--- START ---

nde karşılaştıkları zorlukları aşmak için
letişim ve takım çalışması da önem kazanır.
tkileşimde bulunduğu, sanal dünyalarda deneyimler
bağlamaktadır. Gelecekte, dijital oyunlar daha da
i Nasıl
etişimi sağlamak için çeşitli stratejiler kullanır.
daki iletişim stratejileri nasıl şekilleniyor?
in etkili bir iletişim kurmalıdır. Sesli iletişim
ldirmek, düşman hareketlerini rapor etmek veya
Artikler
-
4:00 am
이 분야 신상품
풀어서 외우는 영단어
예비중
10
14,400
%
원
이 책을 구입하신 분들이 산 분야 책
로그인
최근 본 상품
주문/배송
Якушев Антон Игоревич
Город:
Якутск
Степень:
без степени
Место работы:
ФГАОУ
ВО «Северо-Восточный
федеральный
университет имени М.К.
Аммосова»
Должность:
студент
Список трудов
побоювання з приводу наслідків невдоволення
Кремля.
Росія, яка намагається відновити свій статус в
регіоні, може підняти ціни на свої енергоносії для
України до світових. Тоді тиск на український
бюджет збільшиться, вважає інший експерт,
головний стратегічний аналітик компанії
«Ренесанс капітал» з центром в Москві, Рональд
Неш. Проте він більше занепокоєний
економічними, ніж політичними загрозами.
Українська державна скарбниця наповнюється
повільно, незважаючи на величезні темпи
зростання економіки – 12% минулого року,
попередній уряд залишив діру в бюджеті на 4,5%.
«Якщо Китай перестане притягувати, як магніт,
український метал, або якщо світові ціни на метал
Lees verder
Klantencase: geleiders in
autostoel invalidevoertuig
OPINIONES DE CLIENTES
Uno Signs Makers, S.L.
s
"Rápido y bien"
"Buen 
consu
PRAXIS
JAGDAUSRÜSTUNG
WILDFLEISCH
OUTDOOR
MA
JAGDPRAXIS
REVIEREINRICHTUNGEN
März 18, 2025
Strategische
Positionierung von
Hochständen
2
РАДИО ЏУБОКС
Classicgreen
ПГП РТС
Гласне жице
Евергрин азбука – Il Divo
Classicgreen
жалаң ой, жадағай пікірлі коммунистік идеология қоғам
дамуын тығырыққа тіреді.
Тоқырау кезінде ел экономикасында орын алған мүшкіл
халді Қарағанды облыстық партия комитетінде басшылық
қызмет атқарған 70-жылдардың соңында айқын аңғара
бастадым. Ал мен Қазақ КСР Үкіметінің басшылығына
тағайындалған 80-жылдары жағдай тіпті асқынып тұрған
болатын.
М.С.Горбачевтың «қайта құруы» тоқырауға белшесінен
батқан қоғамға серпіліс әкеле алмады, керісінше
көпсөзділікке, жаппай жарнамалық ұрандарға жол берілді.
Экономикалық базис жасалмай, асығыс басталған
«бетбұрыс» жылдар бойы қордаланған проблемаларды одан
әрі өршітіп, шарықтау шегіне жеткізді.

--- END ---
--- START ---

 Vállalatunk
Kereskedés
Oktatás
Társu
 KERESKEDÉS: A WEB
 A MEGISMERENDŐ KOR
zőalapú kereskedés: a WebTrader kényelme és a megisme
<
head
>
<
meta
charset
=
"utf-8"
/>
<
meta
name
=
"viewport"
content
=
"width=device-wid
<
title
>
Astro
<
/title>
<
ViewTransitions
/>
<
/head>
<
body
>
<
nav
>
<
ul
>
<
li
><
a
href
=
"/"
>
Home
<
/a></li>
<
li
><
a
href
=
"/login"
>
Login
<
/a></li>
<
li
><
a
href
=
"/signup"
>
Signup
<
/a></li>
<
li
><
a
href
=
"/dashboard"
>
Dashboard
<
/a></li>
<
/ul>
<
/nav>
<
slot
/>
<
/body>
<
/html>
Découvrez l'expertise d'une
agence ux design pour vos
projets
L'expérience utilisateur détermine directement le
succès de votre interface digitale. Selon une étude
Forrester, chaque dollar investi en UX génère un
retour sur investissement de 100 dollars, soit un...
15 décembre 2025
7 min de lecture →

--- END ---

Work order -
Reproduce the text above word for word, starting at the line containing "nde karşılaştıkları zorlukları aşmak için" and ending at the line containing "көпсөзділікке, жаппай жарнамалық", with both of those lines included.

Written answer -
nde karşılaştıkları zorlukları aşmak için
letişim ve takım çalışması da önem kazanır.
tkileşimde bulunduğu, sanal dünyalarda deneyimler
bağlamaktadır. Gelecekte, dijital oyunlar daha da
i Nasıl
etişimi sağlamak için çeşitli stratejiler kullanır.
daki iletişim stratejileri nasıl şekilleniyor?
in etkili bir iletişim kurmalıdır. Sesli iletişim
ldirmek, düşman hareketlerini rapor etmek veya
Artikler
-
4:00 am
이 분야 신상품
풀어서 외우는 영단어
예비중
10
14,400
%
원
이 책을 구입하신 분들이 산 분야 책
로그인
최근 본 상품
주문/배송
Якушев Антон Игоревич
Город:
Якутск
Степень:
без степени
Место работы:
ФГАОУ
ВО «Северо-Восточный
федеральный
университет имени М.К.
Аммосова»
Должность:
студент
Список трудов
побоювання з приводу наслідків невдоволення
Кремля.
Росія, яка намагається відновити свій статус в
регіоні, може підняти ціни на свої енергоносії для
України до світових. Тоді тиск на український
бюджет збільшиться, вважає інший експерт,
головний стратегічний аналітик компанії
«Ренесанс капітал» з центром в Москві, Рональд
Неш. Проте він більше занепокоєний
економічними, ніж політичними загрозами.
Українська державна скарбниця наповнюється
повільно, незважаючи на величезні темпи
зростання економіки – 12% минулого року,
попередній уряд залишив діру в бюджеті на 4,5%.
«Якщо Китай перестане притягувати, як магніт,
український метал, або якщо світові ціни на метал
Lees verder
Klantencase: geleiders in
autostoel invalidevoertuig
OPINIONES DE CLIENTES
Uno Signs Makers, S.L.
s
"Rápido y bien"
"Buen 
consu
PRAXIS
JAGDAUSRÜSTUNG
WILDFLEISCH
OUTDOOR
MA
JAGDPRAXIS
REVIEREINRICHTUNGEN
März 18, 2025
Strategische
Positionierung von
Hochständen
2
РАДИО ЏУБОКС
Classicgreen
ПГП РТС
Гласне жице
Евергрин азбука – Il Divo
Classicgreen
жалаң ой, жадағай пікірлі коммунистік идеология қоғам
дамуын тығырыққа тіреді.
Тоқырау кезінде ел экономикасында орын алған мүшкіл
халді Қарағанды облыстық партия комитетінде басшылық
қызмет атқарған 70-жылдардың соңында айқын аңғара
бастадым. Ал мен Қазақ КСР Үкіметінің басшылығына
тағайындалған 80-жылдары жағдай тіпті асқынып тұрған
болатын.
М.С.Горбачевтың «қайта құруы» тоқырауға белшесінен
батқан қоғамға серпіліс әкеле алмады, керісінше
көпсөзділікке, жаппай жарнамалық ұрандарға жол берілді.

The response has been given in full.